Fig 2e. Relative protein abundance in SLC30A9 KO cells compared to WT (“wild type”, i.e., normal) cells versus statistical significance with noted mitochondrial ribosome (black), OxPhos (blue), and mtDNA-encoded (red) proteins.

Some assessments confirmed expectations or were mild surprises, e.g., the importance of ALDH18A1 or NADK1 in proline synthesis (Fig 2a). Others revealed ‘new biology’, such as a key role for the putative zinc transporter SLC30A9 in mitochondrial ribosome and OxPhos proteins (Fig 2e, shown). They also found that one ’upstream (open) reading frame’ (PYURF) is a chaperone essential for complex I and coQ synthesis, linked a transporter (SLC30A9) to ribosomes, and found a second gene (RAB5IF) contributing to developmental disorders.

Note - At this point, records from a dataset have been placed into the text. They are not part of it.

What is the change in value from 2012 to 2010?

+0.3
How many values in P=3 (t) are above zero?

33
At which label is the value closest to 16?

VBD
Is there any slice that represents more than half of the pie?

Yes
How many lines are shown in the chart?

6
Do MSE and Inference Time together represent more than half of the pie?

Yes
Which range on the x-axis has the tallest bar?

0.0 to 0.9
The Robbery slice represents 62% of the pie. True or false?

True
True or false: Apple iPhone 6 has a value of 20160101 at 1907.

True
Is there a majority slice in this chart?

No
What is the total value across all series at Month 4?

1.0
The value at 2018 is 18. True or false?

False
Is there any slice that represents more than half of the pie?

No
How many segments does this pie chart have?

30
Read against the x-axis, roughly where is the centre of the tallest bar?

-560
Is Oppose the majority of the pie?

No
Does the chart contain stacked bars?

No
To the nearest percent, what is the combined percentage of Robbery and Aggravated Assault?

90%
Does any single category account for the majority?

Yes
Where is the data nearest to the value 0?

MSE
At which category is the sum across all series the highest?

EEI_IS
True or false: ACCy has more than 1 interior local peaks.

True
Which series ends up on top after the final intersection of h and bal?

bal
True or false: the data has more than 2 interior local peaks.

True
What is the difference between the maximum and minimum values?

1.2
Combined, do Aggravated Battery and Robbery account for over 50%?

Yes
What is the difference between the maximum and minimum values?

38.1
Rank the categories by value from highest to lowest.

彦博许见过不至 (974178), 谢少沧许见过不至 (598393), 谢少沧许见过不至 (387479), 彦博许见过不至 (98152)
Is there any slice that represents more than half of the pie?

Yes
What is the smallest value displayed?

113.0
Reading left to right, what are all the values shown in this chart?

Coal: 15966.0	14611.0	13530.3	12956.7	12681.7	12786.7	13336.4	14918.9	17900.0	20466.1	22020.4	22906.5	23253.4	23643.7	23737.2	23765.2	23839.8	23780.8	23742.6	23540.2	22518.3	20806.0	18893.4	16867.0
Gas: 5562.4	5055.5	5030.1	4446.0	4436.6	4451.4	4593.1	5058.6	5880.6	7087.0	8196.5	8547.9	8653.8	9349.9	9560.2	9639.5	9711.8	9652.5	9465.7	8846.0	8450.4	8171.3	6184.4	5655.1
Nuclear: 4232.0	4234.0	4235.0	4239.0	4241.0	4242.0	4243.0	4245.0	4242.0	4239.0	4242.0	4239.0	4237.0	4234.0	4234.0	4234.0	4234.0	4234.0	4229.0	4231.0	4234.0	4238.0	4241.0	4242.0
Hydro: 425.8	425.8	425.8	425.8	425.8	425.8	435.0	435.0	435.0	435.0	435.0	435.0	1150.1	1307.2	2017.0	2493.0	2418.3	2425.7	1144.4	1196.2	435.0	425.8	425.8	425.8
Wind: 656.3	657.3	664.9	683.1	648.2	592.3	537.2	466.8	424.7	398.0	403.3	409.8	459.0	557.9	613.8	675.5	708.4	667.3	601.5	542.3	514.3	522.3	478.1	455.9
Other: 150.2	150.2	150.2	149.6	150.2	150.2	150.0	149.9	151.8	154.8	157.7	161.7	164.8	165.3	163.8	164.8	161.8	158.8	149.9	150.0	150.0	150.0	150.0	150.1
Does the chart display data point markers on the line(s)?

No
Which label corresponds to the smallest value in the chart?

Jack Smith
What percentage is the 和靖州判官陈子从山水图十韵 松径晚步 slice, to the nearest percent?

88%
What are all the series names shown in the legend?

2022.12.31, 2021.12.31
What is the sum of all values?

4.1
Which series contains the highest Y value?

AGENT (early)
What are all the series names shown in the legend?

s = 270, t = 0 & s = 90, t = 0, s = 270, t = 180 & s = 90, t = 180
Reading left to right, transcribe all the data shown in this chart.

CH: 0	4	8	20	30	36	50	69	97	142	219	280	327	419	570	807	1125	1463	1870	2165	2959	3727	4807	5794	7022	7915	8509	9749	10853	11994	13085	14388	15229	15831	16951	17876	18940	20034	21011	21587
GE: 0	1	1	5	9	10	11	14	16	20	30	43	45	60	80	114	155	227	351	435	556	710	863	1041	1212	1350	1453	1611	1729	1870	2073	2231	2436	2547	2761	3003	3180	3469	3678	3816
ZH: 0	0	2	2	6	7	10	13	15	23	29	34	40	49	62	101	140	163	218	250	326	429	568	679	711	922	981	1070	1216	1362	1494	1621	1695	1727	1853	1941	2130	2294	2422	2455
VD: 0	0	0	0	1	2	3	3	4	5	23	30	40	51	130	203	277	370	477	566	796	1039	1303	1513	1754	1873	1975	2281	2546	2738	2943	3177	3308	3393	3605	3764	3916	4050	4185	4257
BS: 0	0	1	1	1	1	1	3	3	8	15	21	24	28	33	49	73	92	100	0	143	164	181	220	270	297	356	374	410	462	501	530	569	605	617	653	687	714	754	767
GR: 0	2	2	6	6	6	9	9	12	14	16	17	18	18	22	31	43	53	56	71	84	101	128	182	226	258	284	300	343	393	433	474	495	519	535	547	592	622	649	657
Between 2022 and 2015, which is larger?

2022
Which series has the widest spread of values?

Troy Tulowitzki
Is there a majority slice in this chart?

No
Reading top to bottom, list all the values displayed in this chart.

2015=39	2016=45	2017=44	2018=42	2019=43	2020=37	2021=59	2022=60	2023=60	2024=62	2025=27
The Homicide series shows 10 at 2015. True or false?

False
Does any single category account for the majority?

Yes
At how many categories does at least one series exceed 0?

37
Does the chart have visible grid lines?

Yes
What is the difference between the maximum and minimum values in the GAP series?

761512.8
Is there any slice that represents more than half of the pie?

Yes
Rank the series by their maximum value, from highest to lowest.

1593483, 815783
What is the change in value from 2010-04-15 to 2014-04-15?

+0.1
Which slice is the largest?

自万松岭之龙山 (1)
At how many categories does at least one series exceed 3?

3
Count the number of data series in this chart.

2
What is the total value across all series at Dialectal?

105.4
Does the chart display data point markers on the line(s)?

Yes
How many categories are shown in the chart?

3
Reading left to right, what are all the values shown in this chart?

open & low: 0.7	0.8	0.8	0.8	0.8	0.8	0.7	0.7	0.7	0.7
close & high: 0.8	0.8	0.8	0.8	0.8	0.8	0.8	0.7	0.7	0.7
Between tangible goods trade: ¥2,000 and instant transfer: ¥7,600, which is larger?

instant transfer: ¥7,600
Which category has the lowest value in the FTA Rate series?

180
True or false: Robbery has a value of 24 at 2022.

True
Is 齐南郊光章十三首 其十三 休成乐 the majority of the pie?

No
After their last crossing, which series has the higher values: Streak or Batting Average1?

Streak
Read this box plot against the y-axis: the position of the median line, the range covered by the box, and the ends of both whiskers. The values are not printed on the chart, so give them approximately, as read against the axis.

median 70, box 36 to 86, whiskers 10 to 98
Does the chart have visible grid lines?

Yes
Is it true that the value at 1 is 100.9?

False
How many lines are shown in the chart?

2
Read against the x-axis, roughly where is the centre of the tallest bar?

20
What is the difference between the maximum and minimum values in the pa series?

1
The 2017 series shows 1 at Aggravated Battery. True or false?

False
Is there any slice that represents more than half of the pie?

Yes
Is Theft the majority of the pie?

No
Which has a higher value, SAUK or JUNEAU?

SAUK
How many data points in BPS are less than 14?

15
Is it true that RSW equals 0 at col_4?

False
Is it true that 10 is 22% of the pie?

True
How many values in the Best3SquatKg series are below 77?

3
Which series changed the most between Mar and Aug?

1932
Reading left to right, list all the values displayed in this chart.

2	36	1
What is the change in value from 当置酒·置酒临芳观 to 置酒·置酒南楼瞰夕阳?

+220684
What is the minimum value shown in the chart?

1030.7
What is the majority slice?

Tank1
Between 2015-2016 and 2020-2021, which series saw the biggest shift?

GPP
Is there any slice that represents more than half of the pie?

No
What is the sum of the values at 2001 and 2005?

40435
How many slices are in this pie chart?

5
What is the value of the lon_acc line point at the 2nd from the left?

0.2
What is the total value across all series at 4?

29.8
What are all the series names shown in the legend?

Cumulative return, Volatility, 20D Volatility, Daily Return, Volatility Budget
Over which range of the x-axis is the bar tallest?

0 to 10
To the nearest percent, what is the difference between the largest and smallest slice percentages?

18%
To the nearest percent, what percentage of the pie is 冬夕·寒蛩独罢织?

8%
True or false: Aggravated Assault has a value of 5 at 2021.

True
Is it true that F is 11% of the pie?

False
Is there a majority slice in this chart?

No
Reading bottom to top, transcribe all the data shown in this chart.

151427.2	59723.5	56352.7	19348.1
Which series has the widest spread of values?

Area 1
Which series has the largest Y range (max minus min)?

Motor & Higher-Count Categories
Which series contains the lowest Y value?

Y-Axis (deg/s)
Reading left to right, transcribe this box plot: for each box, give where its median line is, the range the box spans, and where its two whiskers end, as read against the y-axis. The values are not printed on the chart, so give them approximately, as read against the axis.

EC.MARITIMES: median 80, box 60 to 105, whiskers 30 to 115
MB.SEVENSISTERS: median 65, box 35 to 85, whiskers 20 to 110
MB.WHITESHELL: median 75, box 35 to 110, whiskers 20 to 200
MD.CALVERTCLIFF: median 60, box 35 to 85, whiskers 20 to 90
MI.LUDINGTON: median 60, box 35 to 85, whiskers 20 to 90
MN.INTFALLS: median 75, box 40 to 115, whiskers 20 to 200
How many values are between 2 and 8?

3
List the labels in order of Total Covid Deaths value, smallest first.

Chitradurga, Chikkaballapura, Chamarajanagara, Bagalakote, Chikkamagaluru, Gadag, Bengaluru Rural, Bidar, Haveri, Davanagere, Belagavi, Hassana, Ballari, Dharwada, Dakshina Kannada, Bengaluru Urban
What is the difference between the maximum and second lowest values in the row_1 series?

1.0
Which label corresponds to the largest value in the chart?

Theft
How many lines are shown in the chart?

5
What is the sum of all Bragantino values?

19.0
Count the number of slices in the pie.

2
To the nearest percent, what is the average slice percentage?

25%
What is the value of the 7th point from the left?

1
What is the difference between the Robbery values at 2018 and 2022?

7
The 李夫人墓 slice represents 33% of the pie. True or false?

They offer their “8.3 million distinct biomolecule measurements” online to help others ascribe additional functions, a promising resource.

Rensvold JW, Shishkova E, Sverchkov Y, Miller IJ, Cetinkaya A, Pyle A, Manicki M, Brademan DR, Alanay Y, Raiman J, Jochem A, Hutchins PD, Peters SR, Linke V, Overmyer KA, Salome AZ, Hebert AS, Vincent CE, Kwiecien NW, Rush MJP, Westphall MS, Craven M, Akarsu NA, Taylor RW, Coon JJ, Pagliarini DJ. Defining mitochondrial protein functions through deep multiomic profiling. Nature. 2022 Jun;606(7913):382-388. doi: 10.1038/s41586-022-04765-3. Epub 2022 May 25. PMID: 35614220; PMCID: PMC9310563.
NB PubPeer comment raises concerns regarding the methods, interpretations, and conclusions.